Island friends welcomed me back, but in some ways I felt like a stranger. Where did my Arizona cowboy hat and boots fit in here? What about my Washington farm milking boots? My Havasupai Indian baskets? Where, for that matter, did I fit in?

Several businesses had changed hands since I had left, and some had disappeared. A new pizza house adorned the side of the highway as I drove in. Another restaurant had opened its doors and closed them again in the time I was gone, and others had changed hands.

The Community Store had, as I knew, been remodeled and reopened after several years of dormancy. That was a welcome sight! So was the Ocracoke fish house, newly refurbished and expected to continue as a viable Ocracoke business. At the end of the Community Store dock, in a building formerly occupied by Annabelle’s Florist, was a new museum about Ocracoke's fishing culture, and the office of the recently created Ocracoke Foundation, a nonprofit dedicated to helping finance worthwhile island projects.       

Not noticeable at first glance, but significant to the community were plans, fueled by grant monies, for a new firehouse and a radio station. The ground had been cleared for the firehouse, and one of the Anchorage Inn bungalows was now set up as a radio studio where WOVV would do recording, production, and programming.

The Berkeley Center, an Ocracoke treasure that those who loved the island had been trying to preserve as a public institution, had been sold. While the changes were not immediately noticeable, many of the old oaks had been cut down to make room for condos.

Not so easy to spot but more disturbing to me than the things I saw at Ocracoke were the things that I did not see. This included a number of old familiar faces --“Hoagie” Hoggard, Fowler O'Neal, Roy Parsons, Muzel Bryant, among others. It also included some of the island residents I loved the most--the green tree frogs and Fowlers toads. I was not the only one to notice their absence. Several of my friends expressed their concern. The green and brown anoles still scamper along fences, however, the fiddler crabs still gather in the mud flats, and the pelicans still swoop in formation above the ocean waves.

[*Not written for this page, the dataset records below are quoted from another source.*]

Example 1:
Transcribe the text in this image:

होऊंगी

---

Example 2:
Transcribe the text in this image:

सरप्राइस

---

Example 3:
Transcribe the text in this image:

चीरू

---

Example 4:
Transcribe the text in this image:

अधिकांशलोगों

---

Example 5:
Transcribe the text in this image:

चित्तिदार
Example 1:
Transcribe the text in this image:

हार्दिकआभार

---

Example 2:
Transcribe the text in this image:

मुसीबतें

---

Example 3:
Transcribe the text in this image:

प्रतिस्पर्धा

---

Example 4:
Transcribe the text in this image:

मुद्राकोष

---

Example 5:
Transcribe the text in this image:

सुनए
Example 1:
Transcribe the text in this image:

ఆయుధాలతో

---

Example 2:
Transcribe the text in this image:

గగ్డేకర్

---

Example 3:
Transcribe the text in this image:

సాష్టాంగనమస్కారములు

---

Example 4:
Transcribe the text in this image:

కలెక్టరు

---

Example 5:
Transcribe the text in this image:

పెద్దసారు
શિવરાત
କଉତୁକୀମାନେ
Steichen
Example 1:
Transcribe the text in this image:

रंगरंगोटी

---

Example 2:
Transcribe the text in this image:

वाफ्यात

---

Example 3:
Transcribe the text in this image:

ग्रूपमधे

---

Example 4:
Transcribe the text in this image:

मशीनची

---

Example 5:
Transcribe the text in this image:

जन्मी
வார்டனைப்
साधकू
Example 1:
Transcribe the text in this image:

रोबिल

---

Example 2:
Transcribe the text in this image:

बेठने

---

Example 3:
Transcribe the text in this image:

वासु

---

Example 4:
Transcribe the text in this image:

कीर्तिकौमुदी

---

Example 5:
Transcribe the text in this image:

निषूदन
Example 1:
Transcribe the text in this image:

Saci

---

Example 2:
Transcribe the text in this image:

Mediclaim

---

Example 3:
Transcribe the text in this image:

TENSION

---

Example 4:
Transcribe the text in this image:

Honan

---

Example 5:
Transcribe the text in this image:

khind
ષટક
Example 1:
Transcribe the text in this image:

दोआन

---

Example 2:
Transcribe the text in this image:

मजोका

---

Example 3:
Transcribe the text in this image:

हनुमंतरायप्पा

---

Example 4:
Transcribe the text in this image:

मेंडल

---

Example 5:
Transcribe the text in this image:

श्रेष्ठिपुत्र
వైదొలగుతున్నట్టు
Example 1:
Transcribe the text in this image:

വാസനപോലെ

Starting a new job at Tradewinds Tackle, an old island institution, helps make me feel more grounded, as did starting back at my old job writing for Irene Nolan, editor of the Island Free Press.

It was an unexpected greeting from an old acquaintance, however, that really made me feel that I was home.

It happened just a few days ago, in late October, when I opened my gate to take my dogs for a walk. There, standing just a few feet away, was Sir-Poop-a-lot, the cormorant I had rescued three years before.

For those of you who read my earlier articles may remember that the injured cormorant had, after I released it, continued to come back, following me on my bicycle and waiting hopefully at my gate.

Sir-Poop-a-Lot, named by my friend Leonard for obvious reasons, having just migrated south for the winter, had stopped by for a visit -- or more likely a fish handout.

 I was tempted to give him one of the fillets of spot I was planning for dinner, but my better judgment and my training as a wildlife rehabilitator convinced me otherwise. I ignored him, hoping he would fly back to his feathered friends, and eventually he did.

Still, it was great to have him stop by. It let me know that I was home.